→ TASK OBJECTIVE
Extend the news report on the Cape Town flooding by writing what comes next after its final sentence.

→ TEXT BLOCK
____________
At the same time, emergency services scrambled to rescue six children who were trapped in three different houses in the Strand.

The residents of a retirement home on Somerset West also had to be rushed to safety, while another 170 people found shelter in a hall in Sir Lowry’s Pass.

A group of people were also trapped at the Kogelbaai resort after roads were closed on both sides of Gordonsbaai and Rooiels. The provincial disaster risk management center assisted the metro in these rescue efforts.

The metro’s disaster management teams were deployed at numerous locations in Cape Town this past weekend after heavy rain caused extensive damage. Between Sunday evening and Monday morning, parts of Cape Town already recorded 294.6 mm of rain.

Charlotte Powell, spokeswoman for the metro’s disaster management centre, says the flooding particularly affected communities with informal housing, but also established parts of Durbanville, the Strand, Gordons Bay and Hout Bay.

A preliminary assessment of the state of affairs shows that as many as 1,000 structures in, among others, Khayelitsha, Philippi and several other informal communities have been destroyed.
____________
→ RECORDED INFORMATION
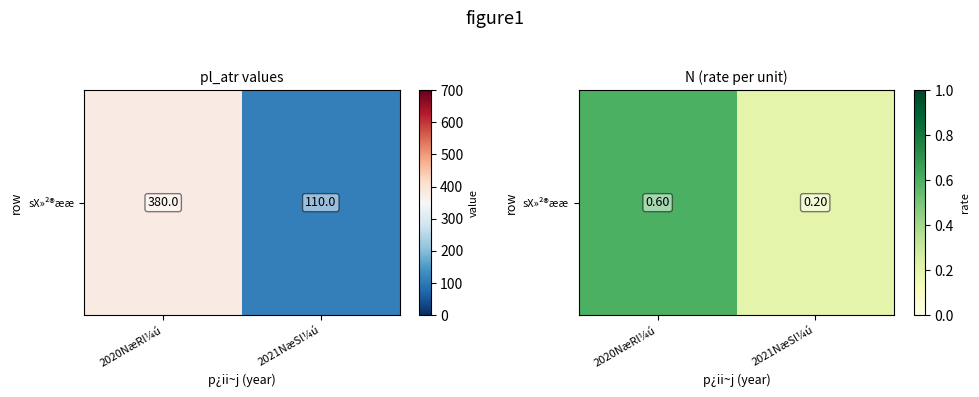

What is the minimum value shown in the chart?

0.2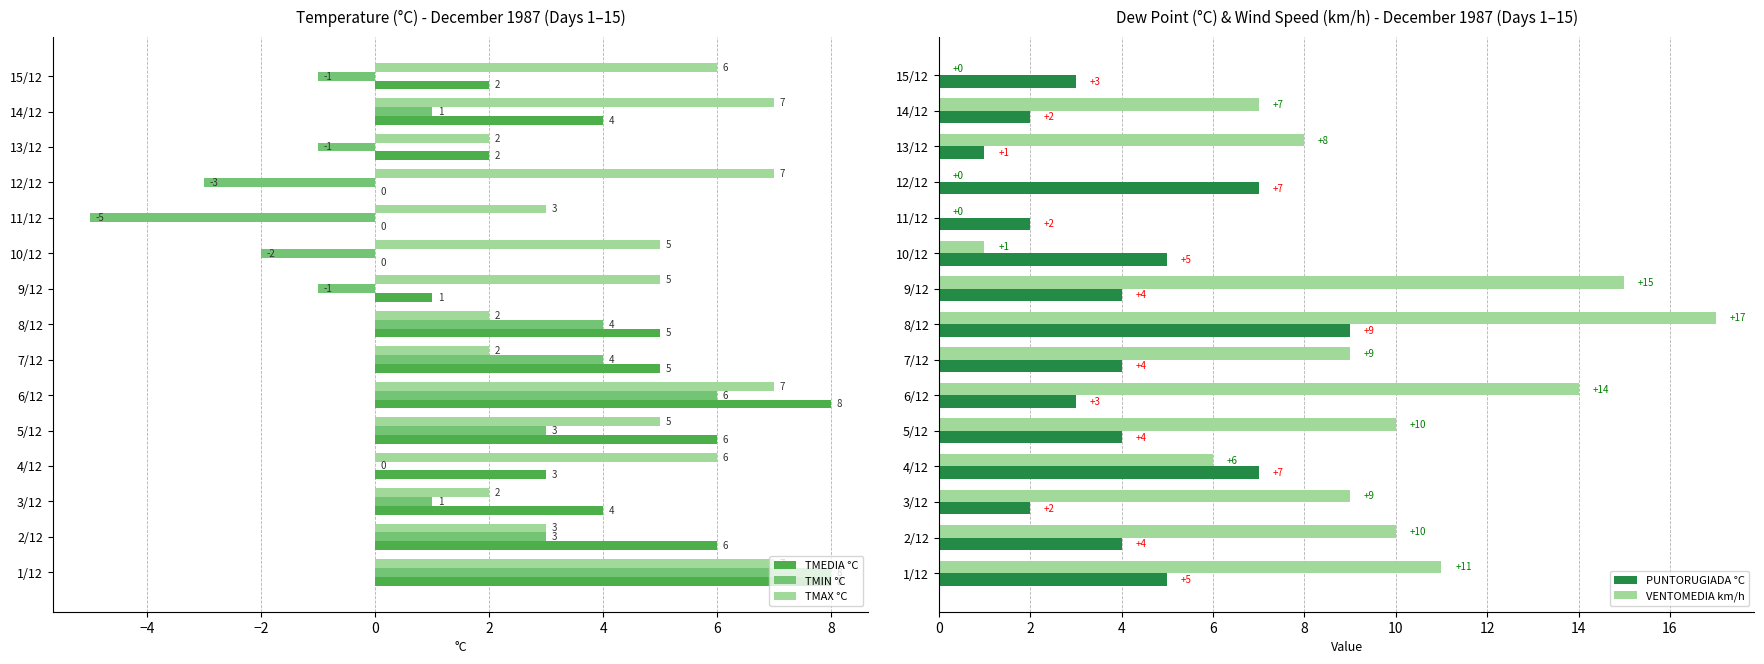

Is the value of TMAX °C at 5/12 greater than the value of TMEDIA °C at 1/12?

No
____________
→ EXERCISE ANSWER
“Sandbags are already being distributed in the communities to assist them, while a number of humanitarian relief agencies are helping with meals, blankets and other necessities such as baby products,” says Powell.

The Lourens and Eerste Rivers were flooded, as was the Spaanschemat River on the M42 opposite the Tokai Forest.

Several roads in the province are flooded and are currently inaccessible to motorists.

Meanwhile, weather-related power outages have been reported in various parts of Cape Town. Eskom has already temporarily exempted parts of the Western Cape from load shedding so that technicians can safely restore power supply.

Western Cape Premier Alan Winde will give further feedback later today on the disaster management efforts following the devastating storms.

Several other provincial government departments will also provide updates on the effects the storms have had on various services.